Beritabaru.co Dapatkan aplikasi di Play Store

 Berita

 Network

 Partner

Sidang Lanjutan Andi Putra, Berikut Cerita 7 Saksi yang Dihadirkan Jaksa KPK

Sidang Lanjutan Andi Putra, Berikut Cerita 7 Saksi yang Dihadirkan Jaksa KPK



Berita Baru, Pekanbaru – Sidang lanjutan perkara dugaan suap perpanjangan izin hak guna usaha (HGU) PT Adimulia Agrolestari kembali digelar di Pengadilan Tindak Pidana Korupsi Pekanbaru, Kamis (21/4/2022). Sidang dengan terdakwa Bupati Kuantan Singingi nonaktif Andi Putra itu beragendakan pemeriksaan tujuh saksi.

########

# Perintah A:
Tolong tentukan apakah setiap pernyataan berikut sesuai dengan berita sidang Andi Putra, dengan menjawab ya atau tidak disertai kutipan persis dari berita itu yang menentukannya: (i) Sidang itu digelar di Pengadilan Tindak Pidana Korupsi Jakarta. (ii) Agenda sidang itu adalah pemeriksaan tujuh saksi. (iii) Andi Putra disebut sebagai Bupati Kuantan Singingi nonaktif.
# Perintah B:
Teruskan berita sidang Andi Putra, dimulai tepat setelah kalimat terakhir yang tertera.
Entri di bawah ini sama sekali tidak berperan di sini.

# Entri yang diberikan:
########

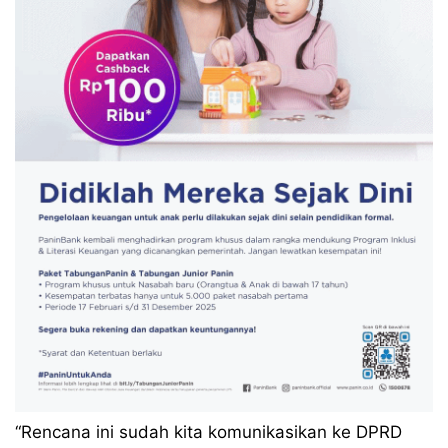
“Rencana ini sudah kita komunikasikan ke DPRD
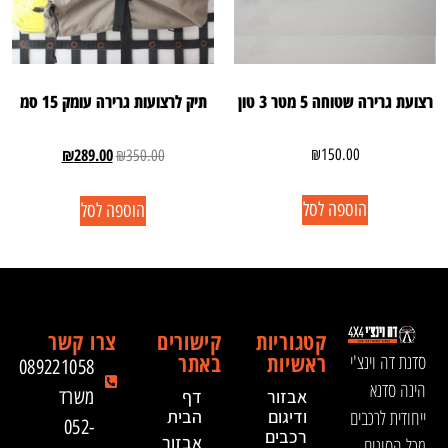
רצועת גרירה שטוחה 5 מטר 3 טון
תיק לרצועות גרירה עומק 15 סמ
₪
289.00
₪
150.00
₪
350.00
הוספה לסל
הוספה לסל
קטגוריות
קישורים
צרו קשר
ראשיות
באתר
סדנת דה וינצ'י
089221058
הינה סדנא
אבזור
דף
משרד
ייחודית לרכבים
ודיגום
הבית
052-
רכבים
אבזור
מכל הסוגים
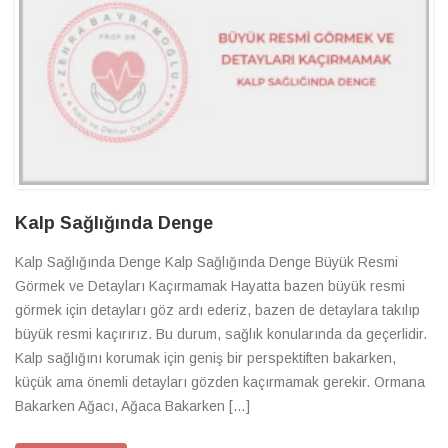
Kalp Sağlığında Denge
Kalp Sağlığında Denge Kalp Sağlığında Denge Büyük Resmi
Görmek ve Detayları Kaçırmamak Hayatta bazen büyük resmi
görmek için detayları göz ardı ederiz, bazen de detaylara takılıp
büyük resmi kaçırırız. Bu durum, sağlık konularında da geçerlidir.
Kalp sağlığını korumak için geniş bir perspektiften bakarken,
küçük ama önemli detayları gözden kaçırmamak gerekir. Ormana
Bakarken Ağacı, Ağaca Bakarken […]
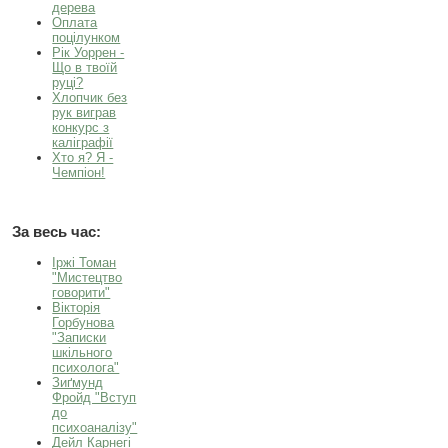
дерева
Оплата
поцілунком
Рік Уоррен -
Що в твоїй
руці?
Хлопчик без
рук виграв
конкурс з
каліграфії
Хто я? Я -
Чемпіон!
За весь час:
Іржі Томан
"Мистецтво
говорити"
Вікторія
Горбунова
"Записки
шкільного
психолога"
Зиґмунд
Фройд "Вступ
до
психоаналізу"
Дейл Карнегі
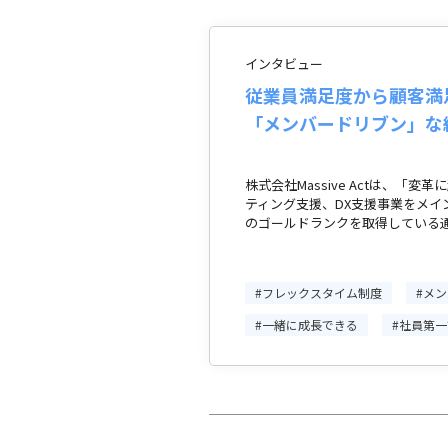
インタビュー
従業員満足度から顧客満
「メンバードリブン」な
株式会社Massive Actは、
ティング支援、DX支援事業をメイ
のゴールドランクを取得している
#フレックスタイム制度
#メ
#一緒に成長できる
#社員第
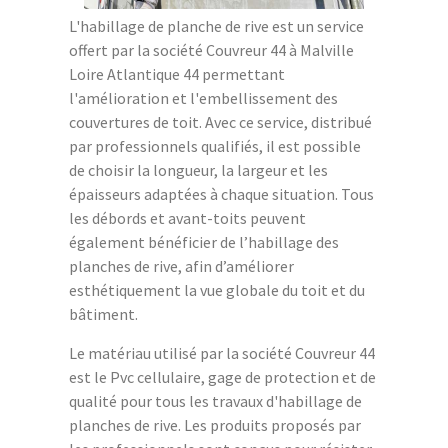
L'habillage de planche de rive est un service
offert par la société Couvreur 44 à Malville
Loire Atlantique 44 permettant
l'amélioration et l'embellissement des
couvertures de toit. Avec ce service, distribué
par professionnels qualifiés, il est possible
de choisir la longueur, la largeur et les
épaisseurs adaptées à chaque situation. Tous
les débords et avant-toits peuvent
également bénéficier de l’habillage des
planches de rive, afin d’améliorer
esthétiquement la vue globale du toit et du
bâtiment.
Le matériau utilisé par la société Couvreur 44
est le Pvc cellulaire, gage de protection et de
qualité pour tous les travaux d'habillage de
planches de rive. Les produits proposés par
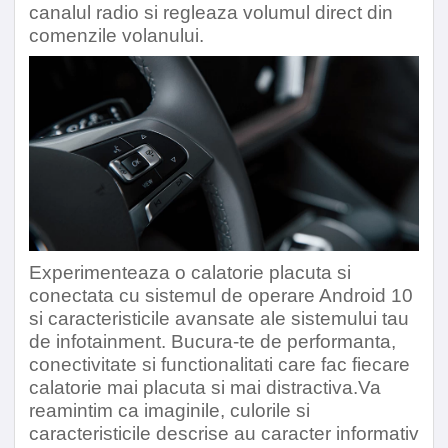
canalul radio si regleaza volumul direct din
comenzile volanului.
Experimenteaza o calatorie placuta si
conectata cu sistemul de operare Android 10
si caracteristicile avansate ale sistemului tau
de infotainment. Bucura-te de performanta,
conectivitate si functionalitati care fac fiecare
calatorie mai placuta si mai distractiva.Va
reamintim ca imaginile, culorile si
caracteristicile descrise au caracter informativ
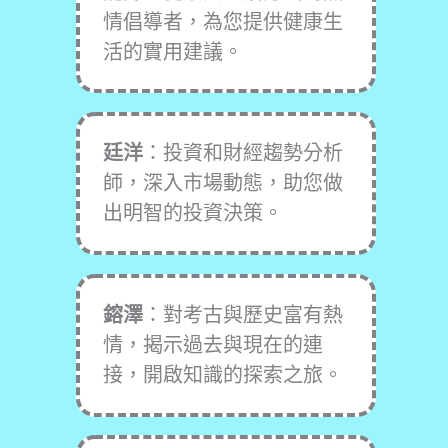
情倡導者，為您提供健康生
活的實用建議。
廷洋
：投資和財經趨勢分析
師，深入市場動態，助您做
出明智的投資決策。
鎔澤
：對考古與歷史富有熱
情，揭示過去與現在的連
接，開啟知識的探索之旅。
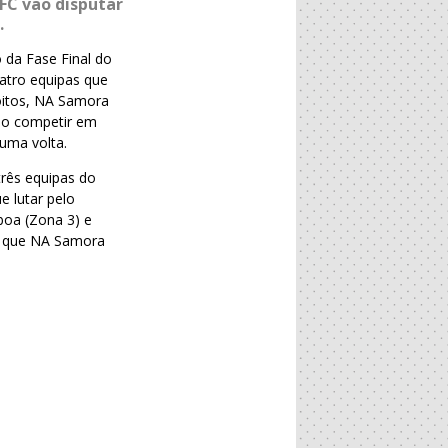
FC vão disputar
.
 da Fase Final do
uatro equipas que
coitos, NA Samora
vão competir em
 uma volta.
três equipas do
e lutar pelo
boa (Zona 3) e
o que NA Samora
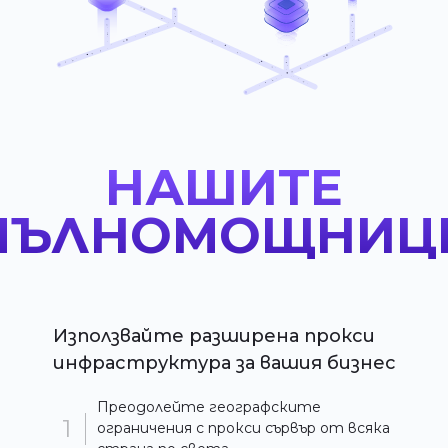
НАШИТЕ
ПЪЛНОМОЩНИЦ
Използвайте разширена прокси
инфраструктура за вашия бизнес
Преодолейте географските
ограничения с прокси
сървър от всяка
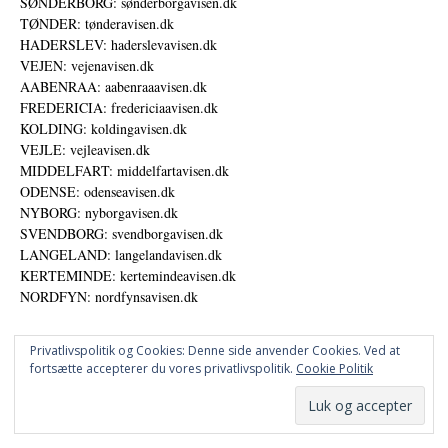
SØNDERBORG: sønderborgavisen.dk
TØNDER: tønderavisen.dk
HADERSLEV: haderslevavisen.dk
VEJEN: vejenavisen.dk
AABENRAA: aabenraaavisen.dk
FREDERICIA: fredericiaavisen.dk
KOLDING: koldingavisen.dk
VEJLE: vejleavisen.dk
MIDDELFART: middelfartavisen.dk
ODENSE: odenseavisen.dk
NYBORG: nyborgavisen.dk
SVENDBORG: svendborgavisen.dk
LANGELAND: langelandavisen.dk
KERTEMINDE: kertemindeavisen.dk
NORDFYN: nordfynsavisen.dk
Privatlivspolitik og Cookies: Denne side anvender Cookies. Ved at
fortsætte accepterer du vores privatlivspolitik.
Cookie Politik
Annoncer
Udgiver
© DANSKE DIGITALE MEDIER A/S - NYHEDER, ANALYSER OG PERSPEKTIVER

########

# Jawaban Anda A:
(i) Tidak: "digelar di Pengadilan Tindak Pidana Korupsi Pekanbaru"
(ii) Ya: "beragendakan pemeriksaan tujuh saksi"
(iii) Ya: "terdakwa Bupati Kuantan Singingi nonaktif Andi Putra"

# Jawaban Anda B:
Jaksa penuntut umum Komisi Pemberantasan Korupsi (KPK) menghadirkan sejumlah saksi dari pelbagai kalangan, baik dari pemerintahan dan swasta. Keterangan para saksi itupun sering kali bersebrangan. Berikut keterangan dari 7 saksi yang diperiksa dalam sidang lanjutan Andi Putra di Pengadilan Tipikor Pekanbaru.

1. Mantan Kepala Kantor Pertanahan Kampar, Sutrilwan

Sutrilwan saat ini merupakan Kabag TU Kanwil BPN Riau. Ia sebagai saksi dalam persidangan ini lantaran pernah menjadi Kepala Kantor Pertanahan Kampar.

Sutrilwan mengatakan bahwa ia menjabat sebagai Kepala Kantah Kampar sejak 2019 sampai Agustus 2021.

Jaksa KPK Meyer Volmar Simanjuntak mempertanyakan Sutrilwan soal fungsi dan tugasnya saat menjabat sebagai Kepala Kantah Kampar dan proses awal pertemuan dirinya dengan General Manager PT AA, Sudarso.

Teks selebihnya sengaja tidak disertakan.